(October 17, 2019 at 3:04 am)FlatAssembler Wrote:(October 17, 2019 at 1:01 am)Belaqua Wrote: What is this evidence, in English?
I've said that in both the video and the post you are quoting: inconsistent revelations (different religions, the Bible containing nonsense), the fact that theology hasn't revealed anything useful to us, natural evil, and, most importantly, the omnipotence paradox.
The omnipotence paradox isn't the knock-down argument you seem to think it is. There are a number of objections, including one by Wittgenstein, who was no Christian.

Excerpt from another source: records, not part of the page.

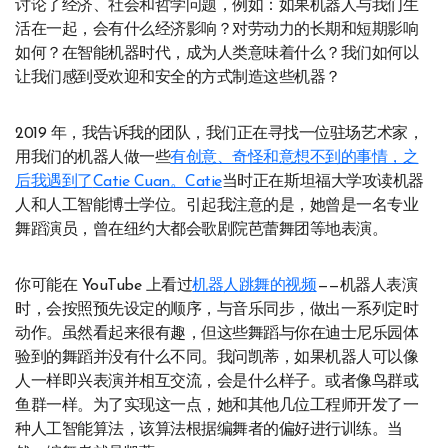
讨论了经济、社会和哲学问题，例如：如果机器人与我们生
活在一起，会有什么经济影响？对劳动力的长期和短期影响
如何？在智能机器时代，成为人类意味着什么？我们如何以
让我们感到受欢迎和安全的方式制造这些机器？
2019 年，我告诉我的团队，我们正在寻找一位驻场艺术家，
用我们的机器人做一些
有创意、奇怪和意想不到的事情，之
后我遇到了
Catie Cuan。Catie
当时正在斯坦福大学攻读机器
人和人工智能博士学位。引起我注意的是，她曾是一名专业
舞蹈演员，曾在纽约大都会歌剧院芭蕾舞团等地表演。
你可能在 YouTube 上看过
机器人跳舞的视频
——机器人表演
时，会按照预先设定的顺序，与音乐同步，做出一系列定时
动作。虽然看起来很有趣，但这些舞蹈与你在迪士尼乐园体
验到的舞蹈并没有什么不同。我问凯蒂，如果机器人可以像
人一样即兴表演并相互交流，会是什么样子。或者像鸟群或
鱼群一样。为了实现这一点，她和其他几位工程师开发了一
种人工智能算法，该算法根据编舞者的偏好进行训练。当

Moreover, it depends on a common-language understanding of "omnipotent" to mean "can do anything." For Aristotelian Thomists, however, that's not what they mean when they say that God is omnipotent. It means that all potentiality in the world depends for its actualization on God, which they say is pure act. Omnipotent, for them, means the full actualization of all potentiality. Actus purus, an old definition of God. It is incoherent to them to say that God "can do anything," because they already agree that God does nothing -- takes no action.
So those people find the "can he create a stone so heavy he can't lift it?" question to be about as challenging as "if people descended from monkeys why are there still monkeys?"
Your other arguments help to demonstrate that revelation is unreliable and people don't understand God very well. But since it's a key definition of God that it is beyond human understanding, that won't bother believers.
I think you've made some good arguments against the simplest Sunday School type of Christianity. A lot of people are stuck at that level.